Even without APICv, there is just 1 vmexit due to APIC write (xAPIC mode)
or MSR write (x2APIC mode).

>
>>
>> With IPI virtualization enabled, *unicast* and physical-addressing IPIs won't
>> cause a VM-exit.
>
>Right.
>
>> Instead, the microcode posts interrupts directly to the target
>> vCPU. The PV version always causes a VM-exit.
>
>Yes, but it applies to all PV IPI I think.

For multi-cast IPIs, a single hypercall (PV IPI) outperforms multiple ICR
writes, even when IPI virtualization is enabled.

>
>>
>> >>
>> >> Signed-off-by: Jason Wang <jasowang@redhat.com>
>> >> Tested-by: Cindy Lu <lulu@redhat.com>
>> >
>> >I think a question here is are we able to see performance improvement
>> >in any kind of setup?
>>
>> It may result in a negative performance impact.
>
>Userspace can check and enable PV IPI for the case where it suits.

Yeah, we need to identify the cases.
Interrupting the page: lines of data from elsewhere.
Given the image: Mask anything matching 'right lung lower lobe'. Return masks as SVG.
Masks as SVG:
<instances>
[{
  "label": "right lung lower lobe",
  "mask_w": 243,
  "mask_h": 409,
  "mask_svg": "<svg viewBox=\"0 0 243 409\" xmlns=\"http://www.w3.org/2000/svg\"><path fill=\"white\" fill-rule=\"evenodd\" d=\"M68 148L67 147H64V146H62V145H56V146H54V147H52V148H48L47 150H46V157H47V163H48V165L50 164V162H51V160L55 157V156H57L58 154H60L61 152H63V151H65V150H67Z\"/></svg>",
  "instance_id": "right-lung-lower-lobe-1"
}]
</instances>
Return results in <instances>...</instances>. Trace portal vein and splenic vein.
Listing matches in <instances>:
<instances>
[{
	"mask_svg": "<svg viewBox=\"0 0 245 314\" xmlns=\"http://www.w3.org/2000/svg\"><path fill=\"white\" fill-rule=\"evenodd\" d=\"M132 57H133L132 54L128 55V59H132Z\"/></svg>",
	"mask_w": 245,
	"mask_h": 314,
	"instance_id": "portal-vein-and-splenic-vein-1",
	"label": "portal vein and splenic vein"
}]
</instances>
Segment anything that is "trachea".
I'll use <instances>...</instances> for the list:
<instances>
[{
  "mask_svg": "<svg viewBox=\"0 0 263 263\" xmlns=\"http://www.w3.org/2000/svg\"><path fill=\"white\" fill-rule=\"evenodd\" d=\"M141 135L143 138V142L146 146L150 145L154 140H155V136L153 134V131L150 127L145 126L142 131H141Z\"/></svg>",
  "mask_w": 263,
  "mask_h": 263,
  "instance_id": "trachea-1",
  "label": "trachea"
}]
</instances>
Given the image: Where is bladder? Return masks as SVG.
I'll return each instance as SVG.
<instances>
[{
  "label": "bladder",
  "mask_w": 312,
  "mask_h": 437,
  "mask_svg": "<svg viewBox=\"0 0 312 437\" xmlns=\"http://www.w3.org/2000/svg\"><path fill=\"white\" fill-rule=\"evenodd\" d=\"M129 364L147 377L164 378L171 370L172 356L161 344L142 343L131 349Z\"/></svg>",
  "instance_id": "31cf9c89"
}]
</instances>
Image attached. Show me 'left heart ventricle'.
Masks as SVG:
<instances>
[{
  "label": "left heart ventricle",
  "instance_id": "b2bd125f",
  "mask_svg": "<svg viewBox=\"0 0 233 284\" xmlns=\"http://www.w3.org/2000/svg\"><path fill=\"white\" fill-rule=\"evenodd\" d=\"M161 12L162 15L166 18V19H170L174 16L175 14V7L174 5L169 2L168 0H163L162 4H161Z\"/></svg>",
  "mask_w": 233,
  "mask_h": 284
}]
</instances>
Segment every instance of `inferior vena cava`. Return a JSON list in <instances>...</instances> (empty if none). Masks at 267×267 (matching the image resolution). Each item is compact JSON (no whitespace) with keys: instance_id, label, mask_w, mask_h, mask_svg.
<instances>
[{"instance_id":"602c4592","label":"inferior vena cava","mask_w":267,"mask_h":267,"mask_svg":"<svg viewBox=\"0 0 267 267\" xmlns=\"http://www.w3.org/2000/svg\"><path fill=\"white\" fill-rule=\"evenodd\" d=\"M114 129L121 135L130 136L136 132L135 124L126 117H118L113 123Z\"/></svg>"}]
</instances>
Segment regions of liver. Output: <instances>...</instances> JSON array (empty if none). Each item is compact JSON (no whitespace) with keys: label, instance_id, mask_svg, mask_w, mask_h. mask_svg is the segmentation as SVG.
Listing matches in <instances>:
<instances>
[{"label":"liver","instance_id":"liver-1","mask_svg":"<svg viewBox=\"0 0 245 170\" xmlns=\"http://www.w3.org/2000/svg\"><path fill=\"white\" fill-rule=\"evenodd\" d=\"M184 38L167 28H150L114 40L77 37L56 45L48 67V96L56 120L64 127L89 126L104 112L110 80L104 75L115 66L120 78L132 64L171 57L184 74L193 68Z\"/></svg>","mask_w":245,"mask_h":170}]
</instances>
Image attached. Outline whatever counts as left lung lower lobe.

One example may be for TDX guests, using
a PV approach (TDVMCALL) can avoid the #VE cost.

>
>For example, HyperV did something like:
>
>void __init hv_apic_init(void)
>{
>  if (ms_hyperv.hints & HV_X64_CLUSTER_IPI_RECOMMENDED) {
>                pr_info("Hyper-V: Using IPI hypercalls\n");
>                /*
>                 * Set the IPI entry points.
>                 */
>                orig_apic = *apic;
>
>                apic_update_callback(send_IPI, hv_send_ipi);
>                apic_update_callback(send_IPI_mask, hv_send_ipi_mask);
>                apic_update_callback(send_IPI_mask_allbutself,
>hv_send_ipi_mask_allbutself);
>                apic_update_callback(send_IPI_allbutself,
>hv_send_ipi_allbutself);
>                apic_update_callback(send_IPI_all, hv_send_ipi_all);
>                apic_update_callback(send_IPI_self, hv_send_ipi_self);
>}
>
>send_IPI_mask is there.
>
>Thanks
>
>>
>> >
>> >Thanks
>> >
>> >
>>
>

Re: [PATCH v1] kvm: x86: implement PV send_IPI method

Posted by Sean Christopherson 2 months, 2 weeks ago

On Fri, Jul 18, 2025, Chao Gao wrote:
> On Fri, Jul 18, 2025 at 07:15:37PM +0800, Jason Wang wrote:
> >On Fri, Jul 18, 2025 at 7:01 PM Chao Gao <chao.gao@intel.com> wrote:
> >>
> >> On Fri, Jul 18, 2025 at 03:52:30PM +0800, Jason Wang wrote:
> >> >On Fri, Jul 18, 2025 at 2:25 PM Cindy Lu <lulu@redhat.com> wrote:
> >> >>
> >> >> From: Jason Wang <jasowang@redhat.com>
> >> >>
> >> >> We used to have PV version of send_IPI_mask and
> >> >> send_IPI_mask_allbutself. This patch implements PV send_IPI method to
> >> >> reduce the number of vmexits.
> >>
> >> It won't reduce the number of VM-exits; in fact, it may increase them on CPUs
> >> that support IPI virtualization.
> >
> >Sure, but I wonder if it reduces the vmexits when there's no APICV or
> >L2 VM. I thought it can reduce the 2 vmexits to 1?
> 
> Even without APICv, there is just 1 vmexit due to APIC write (xAPIC mode)
> or MSR write (x2APIC mode).

xAPIC will have two exits: ICR2 and then ICR.  If xAPIC vs. x2APIC is stable when
kvm_setup_pv_ipi() runs, maybe key off of that?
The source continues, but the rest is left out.